Wednesday, October 24, 2007

Their Court Appointed Lawyers Just Out Played Us

We're not constitutional lawyers. Don't even play them on TV, so we may be missing something, but we don't really get this whole "Please don't wire tap us without warrants" thing the democrats are crying about. Look, we have to stay in Iraq so the terrorists don't follow us home, but occasionally one of the terrorists finds out where we are. Maybe they're out on vacation with the family and just stumble on us, or maybe they make a wrong turn at Gibraltar and...well...you know how guys hate to ask for directions.

The point is, even though we've all been very quiet and the president's plan to keep the porch light off and not answer the door after dark is mostly working, occasionally someone's going to sneeze, or a baby will cry and the terrorists will know we're home. So the president has to listen to all our phone calls in case Alice call Bernice across the street to tell them there's a terrorist on her porch and don't answer the door. And it's working too.

From 1993 to 2001, prosecutors in Manhattan convicted some three dozen terrorists through guilty pleas and in six major trials. Ha. And that was before 9/11 and warrantless wiretaps. Oh you really stepped in it on 9/11 Mr. Jihadi. You woke up a sleeping giant because we were throwing your Hummus eating behind in the slammer before the president started listening to everyone ordering pizza, now you might as well just get on the bus to the Government motel because there's a set of orange overalls in your immediate future.

Since the Sept. 11 attacks, the government’s track record has been decidedly spottier, and its failure to obtain a single conviction in its terrorism-financing prosecution of what was once the nation’s largest Islamic charity was another in a series of missteps and setbacks.

Yeah baby! How you like us now, jiotch?

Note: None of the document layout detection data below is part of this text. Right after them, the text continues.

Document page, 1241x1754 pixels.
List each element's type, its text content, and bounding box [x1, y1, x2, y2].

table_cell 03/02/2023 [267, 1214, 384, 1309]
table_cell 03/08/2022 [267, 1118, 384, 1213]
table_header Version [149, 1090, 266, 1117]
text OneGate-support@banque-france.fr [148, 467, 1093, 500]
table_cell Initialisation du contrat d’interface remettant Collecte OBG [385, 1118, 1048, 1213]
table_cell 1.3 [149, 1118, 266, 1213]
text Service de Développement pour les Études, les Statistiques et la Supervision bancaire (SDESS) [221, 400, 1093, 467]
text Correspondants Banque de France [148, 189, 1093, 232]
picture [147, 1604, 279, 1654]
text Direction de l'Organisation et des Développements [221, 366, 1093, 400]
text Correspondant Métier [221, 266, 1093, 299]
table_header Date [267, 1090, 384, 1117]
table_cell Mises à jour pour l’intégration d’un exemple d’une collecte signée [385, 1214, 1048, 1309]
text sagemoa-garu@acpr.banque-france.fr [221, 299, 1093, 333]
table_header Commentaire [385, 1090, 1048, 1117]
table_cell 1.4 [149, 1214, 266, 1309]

Things aren't quite so jihappy when you're on the business end of a 25 year reservation at...wait...What'd he say?

Some scholars and former prosecutors say the government should have known better than to bring some of its recent failed cases and that a lack of selectivity and judgment, along with a reliance on stale evidence and links to groups not at the core of the current threat, may be harming the effort to combat terrorism.

"Government should have known better..." Where have we heard that before?

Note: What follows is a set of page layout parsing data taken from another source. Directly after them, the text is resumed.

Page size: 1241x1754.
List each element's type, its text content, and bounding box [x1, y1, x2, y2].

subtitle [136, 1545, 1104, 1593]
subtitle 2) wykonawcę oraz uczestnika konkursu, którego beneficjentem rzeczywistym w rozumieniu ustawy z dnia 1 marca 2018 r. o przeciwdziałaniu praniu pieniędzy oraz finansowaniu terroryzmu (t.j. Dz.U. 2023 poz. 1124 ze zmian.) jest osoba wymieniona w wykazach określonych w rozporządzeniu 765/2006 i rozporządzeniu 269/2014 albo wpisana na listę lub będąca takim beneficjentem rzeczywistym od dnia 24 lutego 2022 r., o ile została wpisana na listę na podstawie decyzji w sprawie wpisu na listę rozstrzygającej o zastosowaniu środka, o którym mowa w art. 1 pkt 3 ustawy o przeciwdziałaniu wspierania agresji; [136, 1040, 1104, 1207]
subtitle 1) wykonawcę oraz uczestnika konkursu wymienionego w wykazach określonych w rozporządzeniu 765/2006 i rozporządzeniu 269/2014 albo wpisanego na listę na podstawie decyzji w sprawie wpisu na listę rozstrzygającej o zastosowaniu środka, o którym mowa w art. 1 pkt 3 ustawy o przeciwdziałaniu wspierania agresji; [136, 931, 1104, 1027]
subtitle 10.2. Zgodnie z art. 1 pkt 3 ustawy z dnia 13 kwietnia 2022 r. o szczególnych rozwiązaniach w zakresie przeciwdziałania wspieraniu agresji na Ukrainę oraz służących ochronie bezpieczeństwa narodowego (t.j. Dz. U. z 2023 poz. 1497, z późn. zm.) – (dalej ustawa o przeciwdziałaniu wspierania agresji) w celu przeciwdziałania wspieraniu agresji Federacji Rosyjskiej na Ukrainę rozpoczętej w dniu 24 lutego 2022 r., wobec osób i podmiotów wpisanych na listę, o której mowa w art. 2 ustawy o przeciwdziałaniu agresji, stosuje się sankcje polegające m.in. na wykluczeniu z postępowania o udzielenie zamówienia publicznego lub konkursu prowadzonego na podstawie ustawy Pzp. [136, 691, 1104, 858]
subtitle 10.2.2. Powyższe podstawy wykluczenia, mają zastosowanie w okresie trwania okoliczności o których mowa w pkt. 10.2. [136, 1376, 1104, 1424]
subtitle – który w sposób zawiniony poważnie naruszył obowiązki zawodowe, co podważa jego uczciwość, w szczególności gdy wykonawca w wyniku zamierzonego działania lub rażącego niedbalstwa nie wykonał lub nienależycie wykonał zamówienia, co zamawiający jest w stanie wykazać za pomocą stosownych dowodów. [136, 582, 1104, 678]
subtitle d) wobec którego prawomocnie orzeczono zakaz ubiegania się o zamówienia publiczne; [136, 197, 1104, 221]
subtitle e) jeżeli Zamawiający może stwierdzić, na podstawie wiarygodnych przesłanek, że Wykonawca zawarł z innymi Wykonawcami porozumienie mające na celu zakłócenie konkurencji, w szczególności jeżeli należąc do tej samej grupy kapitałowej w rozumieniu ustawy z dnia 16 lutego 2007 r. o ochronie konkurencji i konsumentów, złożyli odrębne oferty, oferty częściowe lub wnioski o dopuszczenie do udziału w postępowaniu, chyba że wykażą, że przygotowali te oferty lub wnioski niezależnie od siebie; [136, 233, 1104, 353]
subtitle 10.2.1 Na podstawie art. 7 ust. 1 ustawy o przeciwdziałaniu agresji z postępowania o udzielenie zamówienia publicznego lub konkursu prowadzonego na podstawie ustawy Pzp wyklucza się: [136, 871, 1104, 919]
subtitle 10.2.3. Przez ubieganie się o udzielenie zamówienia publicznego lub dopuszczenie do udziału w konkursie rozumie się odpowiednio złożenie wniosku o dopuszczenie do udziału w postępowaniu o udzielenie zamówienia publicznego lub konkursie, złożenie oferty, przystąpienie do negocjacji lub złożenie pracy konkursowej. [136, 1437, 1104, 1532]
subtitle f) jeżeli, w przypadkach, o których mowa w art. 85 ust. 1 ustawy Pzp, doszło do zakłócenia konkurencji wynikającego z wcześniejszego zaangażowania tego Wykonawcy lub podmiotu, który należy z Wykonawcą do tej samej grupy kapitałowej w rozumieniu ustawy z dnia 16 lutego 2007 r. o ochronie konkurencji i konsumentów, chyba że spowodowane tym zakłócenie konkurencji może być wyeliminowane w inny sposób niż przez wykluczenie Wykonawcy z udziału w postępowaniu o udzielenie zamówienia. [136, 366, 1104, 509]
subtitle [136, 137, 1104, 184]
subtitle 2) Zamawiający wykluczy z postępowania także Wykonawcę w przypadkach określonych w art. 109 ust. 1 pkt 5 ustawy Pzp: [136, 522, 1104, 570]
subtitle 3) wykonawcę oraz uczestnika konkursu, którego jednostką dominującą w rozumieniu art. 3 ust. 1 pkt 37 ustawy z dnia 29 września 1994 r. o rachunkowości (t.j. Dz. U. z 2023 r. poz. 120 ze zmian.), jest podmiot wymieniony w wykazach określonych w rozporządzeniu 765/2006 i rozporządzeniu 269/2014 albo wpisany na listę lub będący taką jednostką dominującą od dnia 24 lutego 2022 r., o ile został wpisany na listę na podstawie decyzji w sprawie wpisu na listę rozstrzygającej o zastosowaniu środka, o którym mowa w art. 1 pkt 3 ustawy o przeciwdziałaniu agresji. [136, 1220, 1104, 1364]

From the Sept. 11 attacks to last July, the government started 108 material-support prosecutions and completed 62, according to an article by Robert M. Chesney, a law professor at Wake Forest University, juries convicted 9 defendants, 30 defendants pleaded guilty, and 11 pleaded guilty to other charges. There were eight acquittals and four dismissals. Eighteen were called on account of darkness and twelve were rescheduled as twi-night double headers.

Material-support cases are just a small fraction of what the Justice Department counts as terrorism prosecutions, and in the larger picture the government is not doing nearly as well. According to the Center on Law and Security at the New York University School of Law, the government has a 29 percent conviction rate in terrorism prosecutions overall, compared with 92 percent for felonies generally.

Oh, sure, it always looks bad when you count winning as "convictions."

Instead of trying to prove that the defendants knew they were supporting terrorists, William Neal, a juror said, prosecutors “danced around the wire transfers by showing us videos of little kids in bomb belts and people singing about Hamas, things that didn’t directly relate to the case.”

"But all those people were brown," responded a spokesperson for the Justice Department. "I mean, how much proof do they want?"

Civil liberties groups pointed to the collapse of a case against men once accused of being part of a terrorism sleeper cell in Detroit, to the combination of acquittals and deadlocks in the trials of a Saudi student in Idaho and a Palestinian professor in Florida and to the convictions of two men on relatively minor charges in February after a three-month terrorism trial. " On the other hand, this is about the best you can hope for when your team is all graduates of Regent University Law School," said one spokesperson.

Juries “are demanding strict proof” these days, said Thomas M. Melsheimer, a former federal prosecutor. "And that automatically puts the 'because he's brown' strategy at a disadvantage. Even if you do add the 'Plus he's not a christian' coda."

“I think the government won when it froze the assets and shut down the organization,” said Matthew D. Orwig, a lawyer in Dallas who was until recently United States attorney for the Eastern District of Texas. “Then it piled a loss on top of a win because it lost the prosecution, in an arguably superfluous action."

"Superfluous?" You mean like the war in Iraq?